───── EXERCISE PASSAGE ─────

The toy cupboard at my grandmother's house had a particular smell. I cannot tell you what it was, but sometimes now, as an adult, I will catch a whiff of it. The smell brings with it memories I thought were lost, memories of visits to my grandparents' house, of my grandmother, and of playing with the toys from the toy cupboard. But why do smells have this power to unlock forgotten memories?
Neuroscience is a lot like a detective story – we have to look for clues to reveal the cause. But before we examine the clues, what background information do we have about the case?
What we know is that smell is the oldest sense, having its origins in the rudimentary senses for chemicals in air and water – senses that even bacteria have. Before sight or hearing, before even touch, creatures evolved to respond to chemicals around them.
Sight relies on four kinds of light sensors in the human eye, cells known as receptors, which convert light into the electrochemical language of our brain, and touch relies on different receptor types for pressure (at least four of these), for heat, for cold and for pain, but this pales into comparison for what is required for detecting smell. There are at least 1,000 different smell receptor types, which regenerate throughout your lifetime, and change according to what you are used to smelling. The result of this complexity is that we are able discriminate many, many different kinds of smells.

───── GIVEN ENTRIES ─────

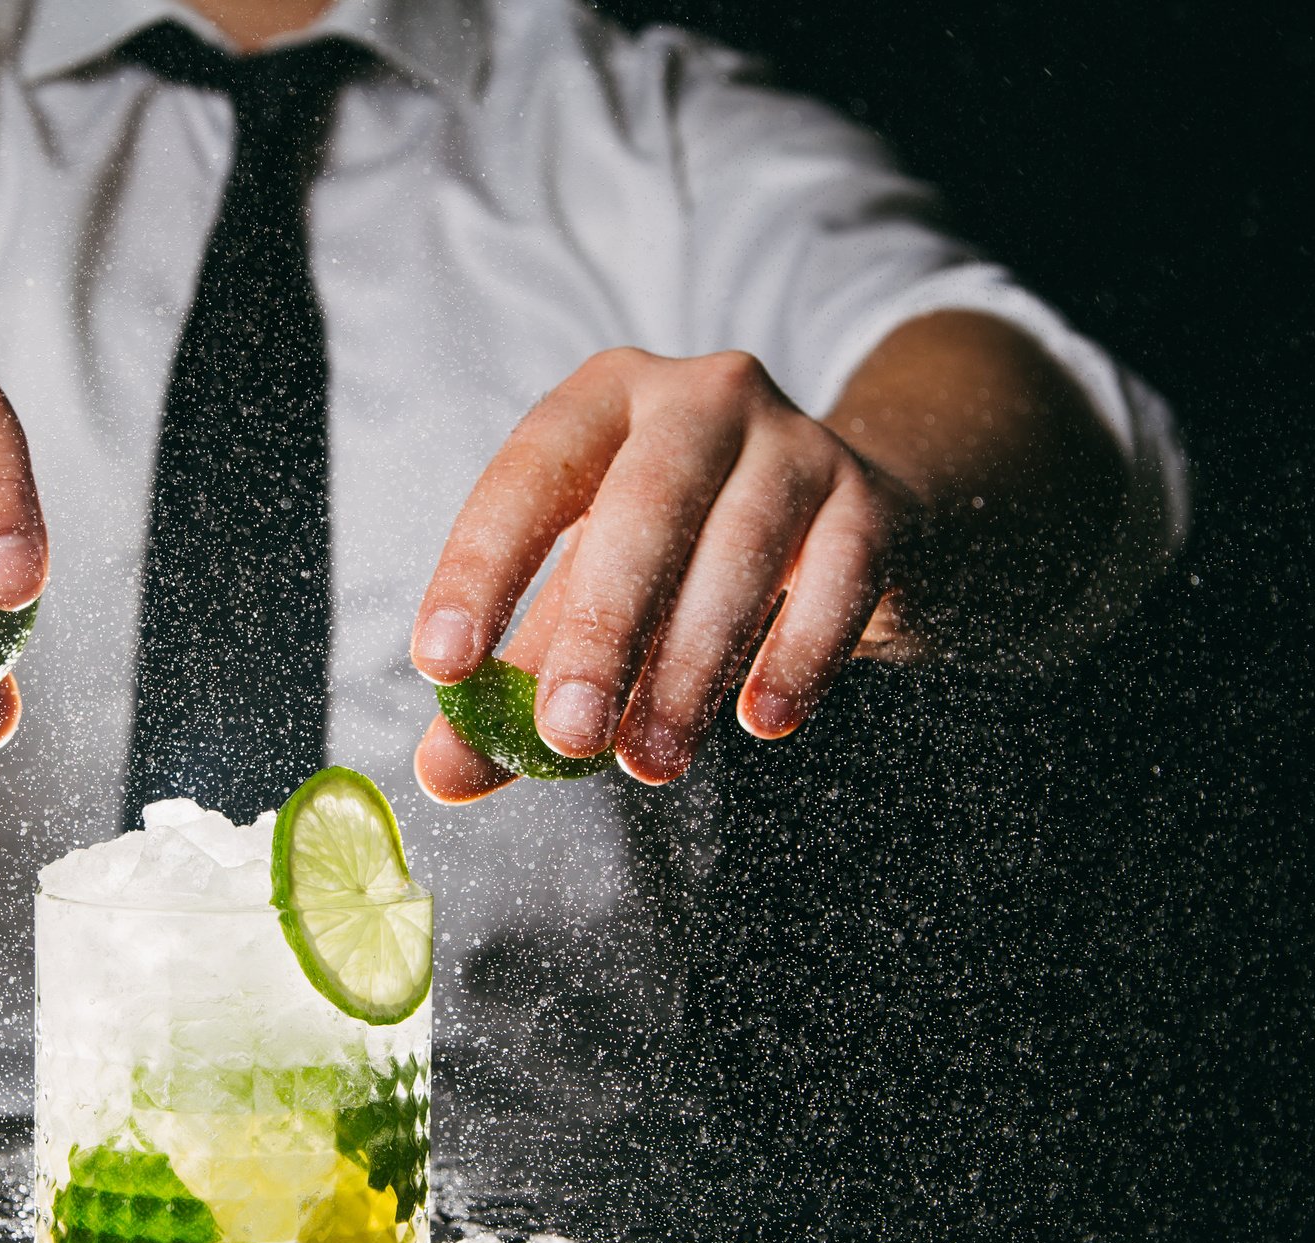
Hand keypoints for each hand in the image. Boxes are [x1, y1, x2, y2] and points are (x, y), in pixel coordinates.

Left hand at [411, 347, 917, 800]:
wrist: (841, 518)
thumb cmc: (675, 558)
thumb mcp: (582, 603)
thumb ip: (513, 684)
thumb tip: (445, 774)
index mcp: (602, 403)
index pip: (529, 474)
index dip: (481, 569)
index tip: (442, 665)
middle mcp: (699, 396)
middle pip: (644, 507)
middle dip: (601, 632)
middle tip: (567, 738)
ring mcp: (796, 439)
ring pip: (741, 547)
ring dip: (690, 665)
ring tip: (650, 761)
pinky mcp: (872, 499)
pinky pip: (842, 575)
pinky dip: (800, 652)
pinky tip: (761, 721)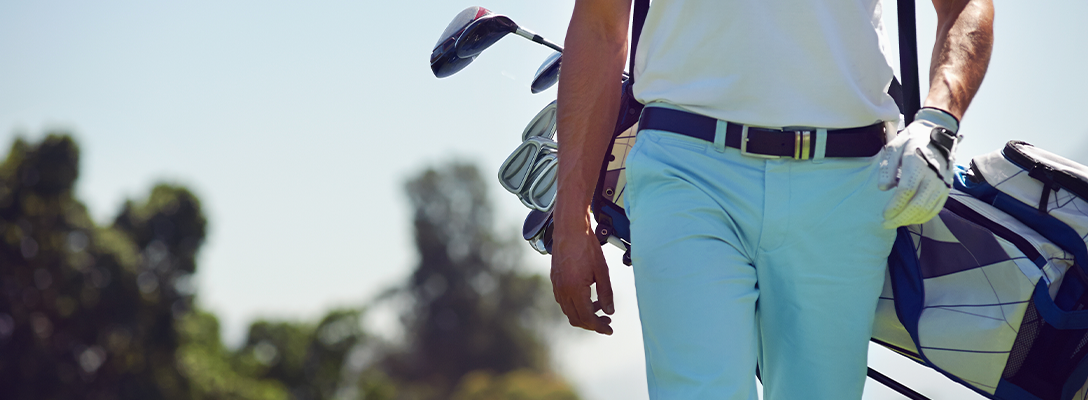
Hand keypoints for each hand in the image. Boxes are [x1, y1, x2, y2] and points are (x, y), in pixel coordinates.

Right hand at [550, 215, 613, 334]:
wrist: (569, 229)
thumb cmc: (587, 247)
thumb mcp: (602, 271)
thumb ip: (606, 293)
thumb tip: (609, 311)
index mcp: (575, 290)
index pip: (587, 317)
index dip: (599, 326)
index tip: (609, 329)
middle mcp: (563, 291)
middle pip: (576, 319)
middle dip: (592, 324)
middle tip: (607, 321)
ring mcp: (557, 286)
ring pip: (569, 311)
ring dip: (584, 314)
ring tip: (600, 307)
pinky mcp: (555, 280)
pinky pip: (563, 301)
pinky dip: (575, 305)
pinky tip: (587, 298)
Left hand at [878, 108, 960, 228]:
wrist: (937, 134)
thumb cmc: (911, 141)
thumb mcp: (893, 147)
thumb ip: (887, 167)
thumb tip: (884, 188)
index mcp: (918, 162)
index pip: (906, 190)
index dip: (895, 205)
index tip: (884, 214)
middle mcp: (933, 174)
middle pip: (918, 204)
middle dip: (900, 218)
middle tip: (886, 224)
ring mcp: (942, 182)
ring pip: (928, 209)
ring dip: (911, 220)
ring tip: (896, 223)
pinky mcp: (947, 187)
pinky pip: (936, 208)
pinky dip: (923, 217)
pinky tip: (911, 219)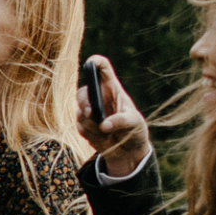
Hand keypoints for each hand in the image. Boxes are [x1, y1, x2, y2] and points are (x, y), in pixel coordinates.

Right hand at [76, 55, 152, 178]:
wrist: (128, 151)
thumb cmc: (135, 131)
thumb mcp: (135, 123)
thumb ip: (121, 121)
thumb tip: (104, 125)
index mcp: (112, 88)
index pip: (102, 69)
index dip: (95, 62)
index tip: (90, 63)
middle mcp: (98, 97)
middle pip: (83, 92)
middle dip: (84, 102)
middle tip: (91, 113)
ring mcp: (89, 112)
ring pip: (81, 113)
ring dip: (92, 125)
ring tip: (107, 133)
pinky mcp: (84, 126)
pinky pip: (80, 127)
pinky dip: (91, 135)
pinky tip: (103, 138)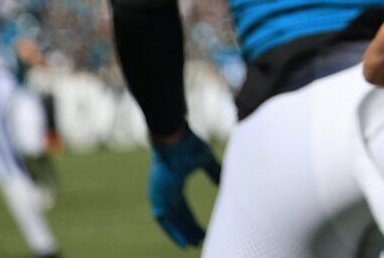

─────

§ **ASSIGNMENT**
In the passage on smell and memory, begin at the words "What we know" and stop after "kinds of smells.". Write that stretch out again, swapping "bacteria" for "microbes".

§ **SOLUTION BELOW**
What we know is that smell is the oldest sense, having its origins in the rudimentary senses for chemicals in air and water – senses that even microbes have. Before sight or hearing, before even touch, creatures evolved to respond to chemicals around them.
Sight relies on four kinds of light sensors in the human eye, cells known as receptors, which convert light into the electrochemical language of our brain, and touch relies on different receptor types for pressure (at least four of these), for heat, for cold and for pain, but this pales into comparison for what is required for detecting smell. There are at least 1,000 different smell receptor types, which regenerate throughout your lifetime, and change according to what you are used to smelling. The result of this complexity is that we are able discriminate many, many different kinds of smells.